Rewrite the passage of the thread on perceivers and judgers that starts with the words containing "One thing I" and ends with "you are going.", putting "T-shirts" wherever "shirts" appears.

**EXCERPT TO READ**
[Start of Attachment]
# Good and Bad side of a perceiver/ Judger



## DayLightSun (Oct 30, 2008)

I've seen many differences of a Perceriver and Judger 
Personally I think it really Shows when it's FP or TP, FJ, TJ
I am curious if you guys feel the same. 
The temperaments tend to express themselves very different.


----------



## TreeBob (Oct 11, 2008)

DayLightSun said:


> I've seen many differences of a Perceriver and Judger
> Personally I think it really Shows when it's FP or TP, FJ, TJ
> I am curious if you guys feel the same.
> The temperaments tend to express themselves very different.


I sometimes express myself badly or more that is comes off badly because I am too much straight to the point. I am very clear in what i say for sure! I really need to temper myself a bit but it is so hard. I am more of Too Much Information guy


----------



## thehigher (Apr 20, 2009)

DayLightSun said:


> I've seen many differences of a Perceriver and Judger
> Personally I think it really Shows when it's FP or TP, FJ, TJ
> I am curious if you guys feel the same.
> The temperaments tend to express themselves very different.


When I talk to an ENFJ online, it feels as if I am talking to another INFP. When I talk to an INFJ or ENFP, I can feel more noticeable difference. I am not sure if this answered your question.


----------



## DayLightSun (Oct 30, 2008)

Well yes and no.
I was at universal studios yesterday and I was just watching a crowd and the way people dress and express themselves.
FP, TP and what type tattos and clothes
It can vary but interesting to see what similar and different.


----------



## mcgooglian (Nov 12, 2008)

One thing I find annoying is when people interpret the designs on my shirts as a form of expression. I like loose comfortable clothes and I don't really care about what design is on the front. For example, my dad's friend sent us a bunch of shirts with sports teams on the fronts and I'll wear them because they're comfortable but it annoys me when people ask me "So you're a fan of that team?" and stuff like that. Most of the time I won't even think about what I wear, I'll just slip on the first bit of clothes I find.


----------



## DayLightSun (Oct 30, 2008)

I can understand that. and I understand where you are going.
There are so many reasons why a person would choose a design.
But I always getting a P type vibe out of the or J vibe.
These are over generalizations I'm talking about like the MBTI.


----------



## fishalee (May 27, 2009)
[End of Attachment]
**EXERCISE DATA**
[Start of Attachment]
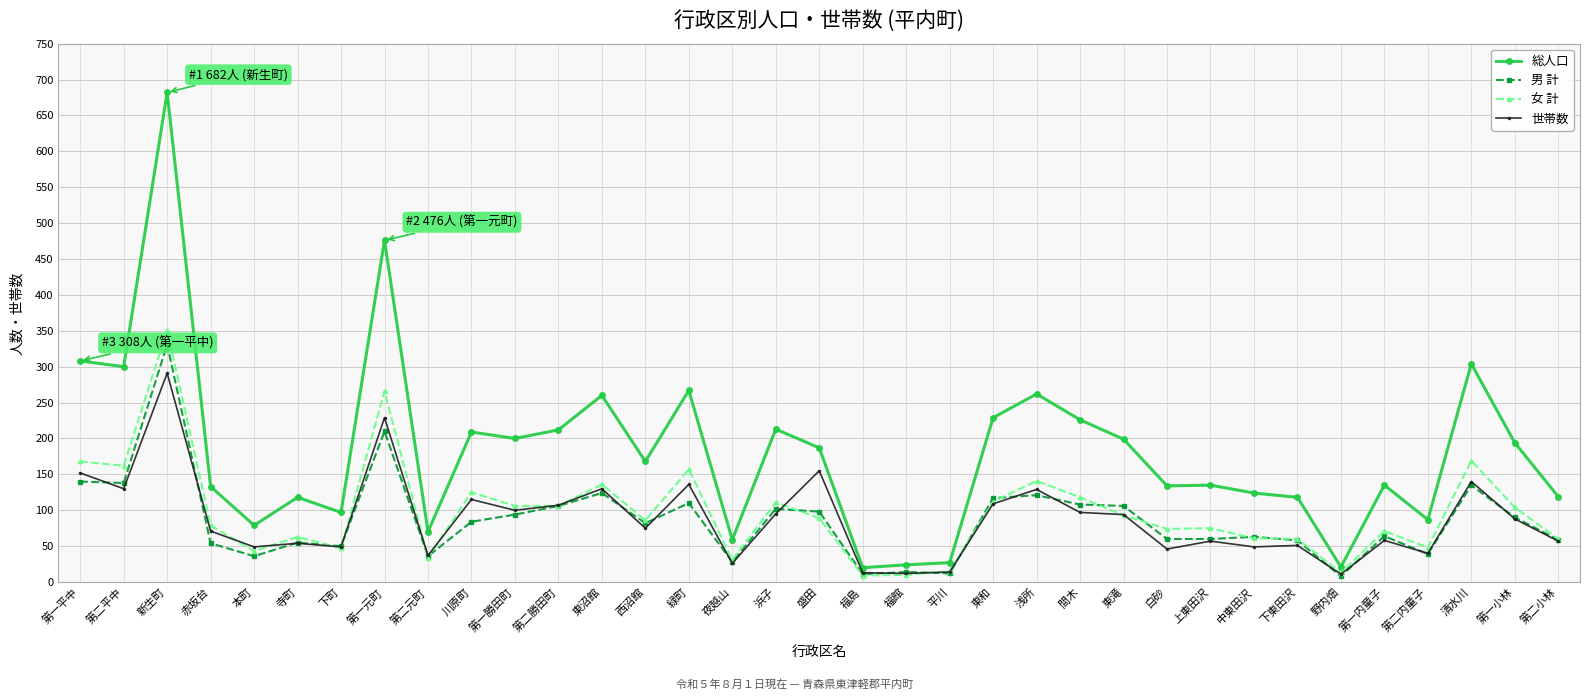

What are all the series names shown in the legend?

総人口, 男 計, 女 計, 世帯数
[End of Attachment]
**EXERCISE RESPONSE**
One thing I find annoying is when people interpret the designs on my T-shirts as a form of expression. I like loose comfortable clothes and I don't really care about what design is on the front. For example, my dad's friend sent us a bunch of T-shirts with sports teams on the fronts and I'll wear them because they're comfortable but it annoys me when people ask me "So you're a fan of that team?" and stuff like that. Most of the time I won't even think about what I wear, I'll just slip on the first bit of clothes I find.


----------



## DayLightSun (Oct 30, 2008)

I can understand that. and I understand where you are going.